Spontaneous resolution in the first year of life is the rule, and management is usually supportive. Systemic corticosteroids may be indicated in severe cases. Local complications of SCFNN include lipoatrophy and ulceration, but they very rarely require surgery. A single case requiring surgery due to non-resolution of plaques was reported by Beuzeboc Gérard et al. [7] in 2014. Systemic complications include thrombocytopaenia, hypertriglyceridaemia and hypercalcaemia, which may be fatal [1]. The true incidence of hypercalcaemia as a complication is unknown and appears on average 6 months after fat necrosis. Infants with hypercalcaemia may remain asymptomatic, may present with non-specific features, such as poor feeding and hypotonia, or may even present with systemic dystrophic calcifications, such as nephrolithiasis. The exact duration of monitoring for hypercalcaemia remains unclear. Hypercalcaemia is managed by hydration, dietary restriction of calcium and vitamin D, calcium-wasting diuretics (e.g., furosemide), calcitonin, bisphosphonates (e.g., etidronate) [8] and systemic corticosteroids.

Sclerema neonatorum is the main condition in the differential diagnosis of SCFNN. This is usually a fatal disorder, with widespread panniculitis in toxically ill premature infants. Clinically, the condition is characterized by wax-like hardening of the whole skin sparing the palms and soles. The histopathologic findings consist of extensive fibrosis in the subcutaneous fat.

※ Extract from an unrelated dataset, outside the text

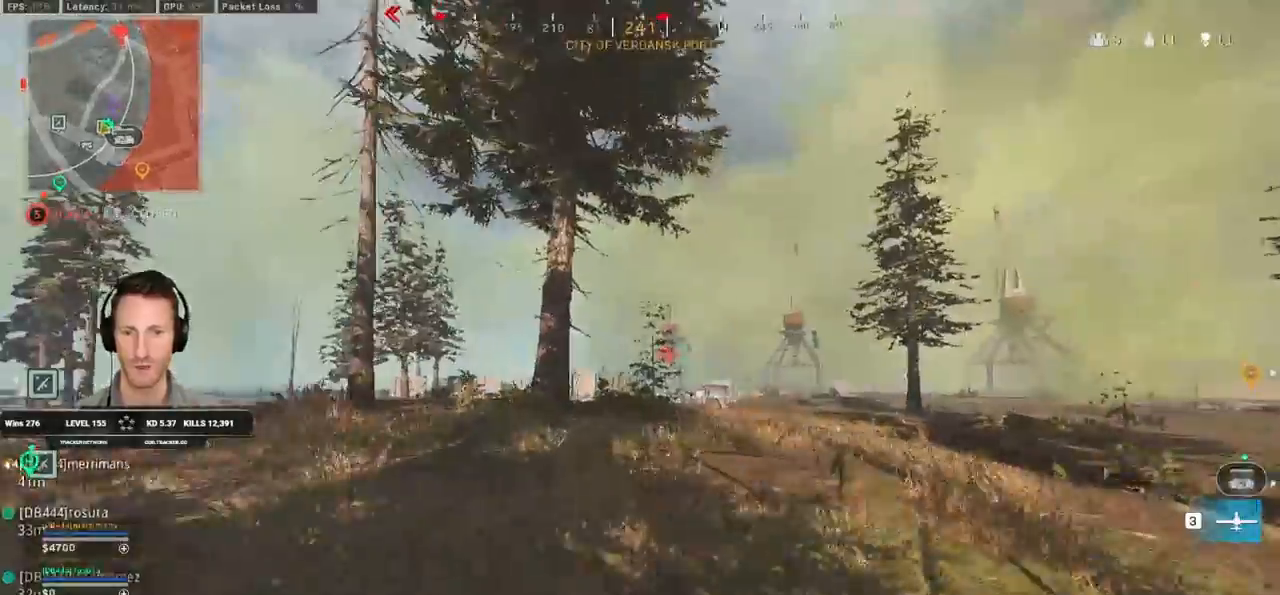
{"keys": ["d"], "mouse": ["right"], "events": [[117, "mouse_right", "down"], [200, "shift", "up"], [200, "w", "up"], [300, "a", "up"], [317, "d", "down"]]}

The authors report 2 unique cases, thereby expanding the clinical spectrum of SCFNN. Both cases were initially misdiagnosed as pyogenic infections. In case 1, bone involvement simulating LCH was identified as a novel finding. The usually uninvolved epidermis showed folliculocentric pseudocarcinomatous hyperplasia. Case 2 was complicated by a massive haematoma and required surgical debridement, which is also unique in the usually uncomplicated course of SCFNN.

In conclusion, the authors affirm that SCFNN also affects premature neonates and may follow perinatal asphyxia. SCFNN may involve bony structures when it mimics LCH, may be misdiagnosed as pyogenic infections, may be complicated by massive haematomas and may occasionally require surgery. Histology may also rarely demonstrate follicular pseudocarcinomatous hyperplasia.

Statement of Ethics

The authors have no ethical conflicts to disclose. The parents gave informed consent.

Disclosure Statement

The authors have no conflicts of interest to declare.

Funding Sources

This manuscript was not sponsored.

Author Contributions

S.M.H.K. and H.F.J. conceived the idea. S.M.H.K., H.F.J., F.A. and A.F.B. collected the data. S.M.H.K., H.F.J. and A.F.B. prepared the manuscript, and all authors were responsible for critical revision of the manuscript.